Кольцов — один из первых советских журналистов, отправившийся за советский рубеж для изучения жизни капиталистического мира. Для него это все новое, никогда не виденное. Он зорко подмечает черты национального пейзажа, ходит по улицам, посещает заседания парламентов и лавки купцов, мастерские ремесленников, он охотно вмешивается в толпу, сидит в трактире за стаканом вина с рабочими или крестьянами. Его жажда впечатлений велика, но он никогда, ни на минуту не забывает, зачем он попал в далекий и глухой угол испанской провинции, почему он сидит на хорах в английской палате общин, что привело его в кривые улочки турецкого городка. Чуткий к красоте природы Кольцов не задержится ни одной лишней минуты, чтобы залюбоваться горами, садами, фонтанами. Прежде всего он солдат советской журналистики. Он все оценивает с одной и единой точки зрения — с литературно-фронтовой. А фронт пролегает всюду.

[Сохраненные записи данных]
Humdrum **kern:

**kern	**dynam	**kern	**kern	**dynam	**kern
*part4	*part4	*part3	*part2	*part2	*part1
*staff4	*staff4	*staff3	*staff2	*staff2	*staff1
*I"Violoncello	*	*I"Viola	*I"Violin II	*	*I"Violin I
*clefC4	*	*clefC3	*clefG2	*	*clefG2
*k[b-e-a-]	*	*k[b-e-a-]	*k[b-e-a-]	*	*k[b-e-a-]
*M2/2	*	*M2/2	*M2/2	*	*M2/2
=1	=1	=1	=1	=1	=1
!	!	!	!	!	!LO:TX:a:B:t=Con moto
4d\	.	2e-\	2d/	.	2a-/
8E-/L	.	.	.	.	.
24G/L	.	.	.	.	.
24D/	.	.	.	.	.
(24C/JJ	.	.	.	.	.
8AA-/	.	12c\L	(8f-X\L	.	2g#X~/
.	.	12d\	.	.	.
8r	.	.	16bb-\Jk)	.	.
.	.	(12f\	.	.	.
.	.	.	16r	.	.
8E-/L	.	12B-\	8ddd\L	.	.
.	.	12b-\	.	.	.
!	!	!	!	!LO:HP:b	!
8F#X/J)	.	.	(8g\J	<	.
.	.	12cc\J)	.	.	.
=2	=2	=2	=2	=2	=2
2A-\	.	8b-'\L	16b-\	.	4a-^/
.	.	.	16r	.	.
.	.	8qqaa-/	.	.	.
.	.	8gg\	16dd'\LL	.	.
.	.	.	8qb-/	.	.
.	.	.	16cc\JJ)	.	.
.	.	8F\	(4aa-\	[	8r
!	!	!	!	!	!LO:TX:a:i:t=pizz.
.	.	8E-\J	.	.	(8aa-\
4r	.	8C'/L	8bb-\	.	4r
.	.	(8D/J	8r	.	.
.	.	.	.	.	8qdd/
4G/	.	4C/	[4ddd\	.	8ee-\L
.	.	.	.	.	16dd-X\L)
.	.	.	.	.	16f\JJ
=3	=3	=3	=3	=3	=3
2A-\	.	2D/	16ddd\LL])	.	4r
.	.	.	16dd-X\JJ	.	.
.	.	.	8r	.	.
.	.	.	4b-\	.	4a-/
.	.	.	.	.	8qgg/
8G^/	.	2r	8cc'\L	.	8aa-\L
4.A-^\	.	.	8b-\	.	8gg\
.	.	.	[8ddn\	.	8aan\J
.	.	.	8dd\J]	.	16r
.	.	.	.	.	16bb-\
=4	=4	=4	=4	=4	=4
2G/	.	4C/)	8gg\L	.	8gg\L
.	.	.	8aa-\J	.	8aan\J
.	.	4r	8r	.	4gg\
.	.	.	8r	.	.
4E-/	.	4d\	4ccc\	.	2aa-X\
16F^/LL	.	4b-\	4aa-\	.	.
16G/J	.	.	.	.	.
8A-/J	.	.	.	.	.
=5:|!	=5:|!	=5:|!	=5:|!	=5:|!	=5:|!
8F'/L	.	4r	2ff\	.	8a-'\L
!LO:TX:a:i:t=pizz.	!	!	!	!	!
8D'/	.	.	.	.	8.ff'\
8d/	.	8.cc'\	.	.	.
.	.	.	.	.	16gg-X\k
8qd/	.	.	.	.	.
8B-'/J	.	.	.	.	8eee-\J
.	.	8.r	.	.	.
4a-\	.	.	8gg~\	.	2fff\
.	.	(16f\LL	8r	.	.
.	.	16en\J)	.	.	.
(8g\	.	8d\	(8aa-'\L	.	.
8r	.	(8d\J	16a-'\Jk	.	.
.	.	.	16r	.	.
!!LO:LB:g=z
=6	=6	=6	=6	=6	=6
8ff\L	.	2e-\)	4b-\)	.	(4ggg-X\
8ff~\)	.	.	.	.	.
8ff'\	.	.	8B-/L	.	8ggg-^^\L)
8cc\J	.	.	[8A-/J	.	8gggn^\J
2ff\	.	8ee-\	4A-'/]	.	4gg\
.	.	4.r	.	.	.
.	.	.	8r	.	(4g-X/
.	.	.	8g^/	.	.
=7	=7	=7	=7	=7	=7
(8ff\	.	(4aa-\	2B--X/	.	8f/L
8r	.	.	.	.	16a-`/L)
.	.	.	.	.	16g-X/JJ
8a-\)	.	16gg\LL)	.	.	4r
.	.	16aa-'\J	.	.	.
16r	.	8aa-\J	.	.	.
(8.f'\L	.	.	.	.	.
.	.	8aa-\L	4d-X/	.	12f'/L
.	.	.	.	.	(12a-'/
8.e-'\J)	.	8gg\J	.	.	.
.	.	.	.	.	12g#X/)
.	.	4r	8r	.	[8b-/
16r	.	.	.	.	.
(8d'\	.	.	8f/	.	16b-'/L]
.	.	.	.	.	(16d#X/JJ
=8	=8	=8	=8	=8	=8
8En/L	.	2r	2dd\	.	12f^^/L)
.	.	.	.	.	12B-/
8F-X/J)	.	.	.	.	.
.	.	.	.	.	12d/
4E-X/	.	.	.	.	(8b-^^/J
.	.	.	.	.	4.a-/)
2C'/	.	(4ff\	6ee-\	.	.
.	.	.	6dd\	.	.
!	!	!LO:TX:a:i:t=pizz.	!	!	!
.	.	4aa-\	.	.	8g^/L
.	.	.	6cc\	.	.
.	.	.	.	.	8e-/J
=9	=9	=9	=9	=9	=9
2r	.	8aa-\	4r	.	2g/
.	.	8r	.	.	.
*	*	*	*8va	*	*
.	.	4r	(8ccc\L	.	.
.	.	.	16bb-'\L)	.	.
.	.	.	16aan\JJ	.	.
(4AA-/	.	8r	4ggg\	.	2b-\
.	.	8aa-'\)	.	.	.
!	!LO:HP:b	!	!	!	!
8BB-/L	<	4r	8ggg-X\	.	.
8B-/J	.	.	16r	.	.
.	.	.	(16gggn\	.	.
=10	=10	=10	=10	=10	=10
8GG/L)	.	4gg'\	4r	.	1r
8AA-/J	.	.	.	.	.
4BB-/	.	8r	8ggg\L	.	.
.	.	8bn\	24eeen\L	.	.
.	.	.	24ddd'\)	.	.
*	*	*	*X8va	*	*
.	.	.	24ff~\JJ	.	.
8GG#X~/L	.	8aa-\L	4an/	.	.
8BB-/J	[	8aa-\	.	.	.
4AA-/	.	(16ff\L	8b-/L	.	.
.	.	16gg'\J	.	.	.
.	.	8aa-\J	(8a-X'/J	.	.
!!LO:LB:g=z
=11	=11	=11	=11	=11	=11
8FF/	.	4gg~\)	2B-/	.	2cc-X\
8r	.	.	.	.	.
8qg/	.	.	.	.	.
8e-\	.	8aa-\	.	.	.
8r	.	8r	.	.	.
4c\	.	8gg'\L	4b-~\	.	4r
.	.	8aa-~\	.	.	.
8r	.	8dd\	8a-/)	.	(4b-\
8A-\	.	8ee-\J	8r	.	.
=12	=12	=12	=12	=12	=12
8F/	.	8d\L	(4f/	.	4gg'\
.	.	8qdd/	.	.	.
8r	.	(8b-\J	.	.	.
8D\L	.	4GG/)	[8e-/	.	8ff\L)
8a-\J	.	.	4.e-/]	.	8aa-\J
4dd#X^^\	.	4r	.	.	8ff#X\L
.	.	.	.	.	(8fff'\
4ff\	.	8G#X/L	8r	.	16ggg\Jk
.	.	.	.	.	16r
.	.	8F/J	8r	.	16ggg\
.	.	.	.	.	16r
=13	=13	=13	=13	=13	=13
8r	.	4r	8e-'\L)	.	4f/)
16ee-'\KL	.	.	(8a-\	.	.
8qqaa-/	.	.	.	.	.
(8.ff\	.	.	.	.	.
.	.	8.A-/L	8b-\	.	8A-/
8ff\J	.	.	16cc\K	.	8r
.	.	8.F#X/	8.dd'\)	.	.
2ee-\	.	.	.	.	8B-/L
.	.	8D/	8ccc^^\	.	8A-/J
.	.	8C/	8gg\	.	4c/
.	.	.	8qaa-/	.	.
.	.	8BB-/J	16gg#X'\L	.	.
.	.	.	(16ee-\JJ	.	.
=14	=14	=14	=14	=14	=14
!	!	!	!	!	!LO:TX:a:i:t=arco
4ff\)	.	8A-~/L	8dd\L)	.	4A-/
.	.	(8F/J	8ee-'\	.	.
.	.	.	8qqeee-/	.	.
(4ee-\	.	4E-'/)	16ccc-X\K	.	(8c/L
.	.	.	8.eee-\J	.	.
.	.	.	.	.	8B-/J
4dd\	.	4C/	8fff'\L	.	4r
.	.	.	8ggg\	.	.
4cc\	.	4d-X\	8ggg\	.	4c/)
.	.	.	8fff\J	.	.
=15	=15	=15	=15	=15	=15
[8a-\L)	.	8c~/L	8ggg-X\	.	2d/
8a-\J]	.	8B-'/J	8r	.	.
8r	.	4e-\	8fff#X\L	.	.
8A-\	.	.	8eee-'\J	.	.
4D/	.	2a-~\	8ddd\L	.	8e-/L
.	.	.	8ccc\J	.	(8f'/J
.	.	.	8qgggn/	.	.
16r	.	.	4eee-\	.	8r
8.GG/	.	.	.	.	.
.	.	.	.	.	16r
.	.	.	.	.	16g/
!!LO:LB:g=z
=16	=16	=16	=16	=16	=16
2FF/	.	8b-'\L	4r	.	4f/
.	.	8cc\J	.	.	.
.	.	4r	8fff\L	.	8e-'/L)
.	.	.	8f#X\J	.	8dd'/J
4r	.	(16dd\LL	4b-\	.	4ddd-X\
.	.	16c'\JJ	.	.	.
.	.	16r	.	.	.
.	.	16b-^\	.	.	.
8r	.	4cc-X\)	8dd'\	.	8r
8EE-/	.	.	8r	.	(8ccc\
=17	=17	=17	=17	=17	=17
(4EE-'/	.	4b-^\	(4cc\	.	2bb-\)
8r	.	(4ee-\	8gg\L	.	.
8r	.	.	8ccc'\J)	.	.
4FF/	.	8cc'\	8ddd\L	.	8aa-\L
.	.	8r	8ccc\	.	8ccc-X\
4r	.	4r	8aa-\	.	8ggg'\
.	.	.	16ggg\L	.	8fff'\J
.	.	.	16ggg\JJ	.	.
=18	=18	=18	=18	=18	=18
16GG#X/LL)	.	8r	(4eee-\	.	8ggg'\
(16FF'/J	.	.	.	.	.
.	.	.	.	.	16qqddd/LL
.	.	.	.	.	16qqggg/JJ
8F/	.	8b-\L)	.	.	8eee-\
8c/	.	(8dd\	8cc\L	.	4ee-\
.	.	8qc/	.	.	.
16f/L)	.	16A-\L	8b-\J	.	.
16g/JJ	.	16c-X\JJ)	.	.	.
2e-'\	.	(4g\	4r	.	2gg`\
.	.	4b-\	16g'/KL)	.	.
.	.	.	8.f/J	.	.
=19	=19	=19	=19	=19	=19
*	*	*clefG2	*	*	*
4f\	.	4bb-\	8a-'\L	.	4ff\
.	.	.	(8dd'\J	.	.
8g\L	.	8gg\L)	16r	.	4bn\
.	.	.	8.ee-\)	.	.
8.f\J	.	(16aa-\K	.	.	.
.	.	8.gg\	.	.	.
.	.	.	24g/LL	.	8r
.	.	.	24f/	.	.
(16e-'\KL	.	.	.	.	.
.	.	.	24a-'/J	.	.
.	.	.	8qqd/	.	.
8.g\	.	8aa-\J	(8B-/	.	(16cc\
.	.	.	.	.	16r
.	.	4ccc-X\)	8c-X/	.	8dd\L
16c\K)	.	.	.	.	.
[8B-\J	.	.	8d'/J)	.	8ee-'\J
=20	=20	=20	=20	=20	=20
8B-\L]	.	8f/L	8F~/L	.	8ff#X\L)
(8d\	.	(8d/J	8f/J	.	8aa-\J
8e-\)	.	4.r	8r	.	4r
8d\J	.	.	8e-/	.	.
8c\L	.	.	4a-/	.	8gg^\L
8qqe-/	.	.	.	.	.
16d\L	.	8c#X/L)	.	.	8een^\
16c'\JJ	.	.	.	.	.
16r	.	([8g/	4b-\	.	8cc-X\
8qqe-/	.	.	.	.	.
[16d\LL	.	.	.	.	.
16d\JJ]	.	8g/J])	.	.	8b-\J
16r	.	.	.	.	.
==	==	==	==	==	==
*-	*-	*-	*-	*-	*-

◆ ВАШИ ЗАДАНИЯ:
#1 С какой точки зрения, согласно тексту о Кольцове, он все оценивает?
#2 Перепечатайте из текста о Кольцове фрагмент от слов «Кольцов — один» до слов «фронт пролегает всюду.».
Отвечайте, опираясь только на текст о Кольцове.

◆ ОТВЕТЫ ПО ЗАДАНИЯМ:
#1 С литературно-фронтовой.

#2
Кольцов — один из первых советских журналистов, отправившийся за советский рубеж для изучения жизни капиталистического мира. Для него это все новое, никогда не виденное. Он зорко подмечает черты национального пейзажа, ходит по улицам, посещает заседания парламентов и лавки купцов, мастерские ремесленников, он охотно вмешивается в толпу, сидит в трактире за стаканом вина с рабочими или крестьянами. Его жажда впечатлений велика, но он никогда, ни на минуту не забывает, зачем он попал в далекий и глухой угол испанской провинции, почему он сидит на хорах в английской палате общин, что привело его в кривые улочки турецкого городка. Чуткий к красоте природы Кольцов не задержится ни одной лишней минуты, чтобы залюбоваться горами, садами, фонтанами. Прежде всего он солдат советской журналистики. Он все оценивает с одной и единой точки зрения — с литературно-фронтовой. А фронт пролегает всюду.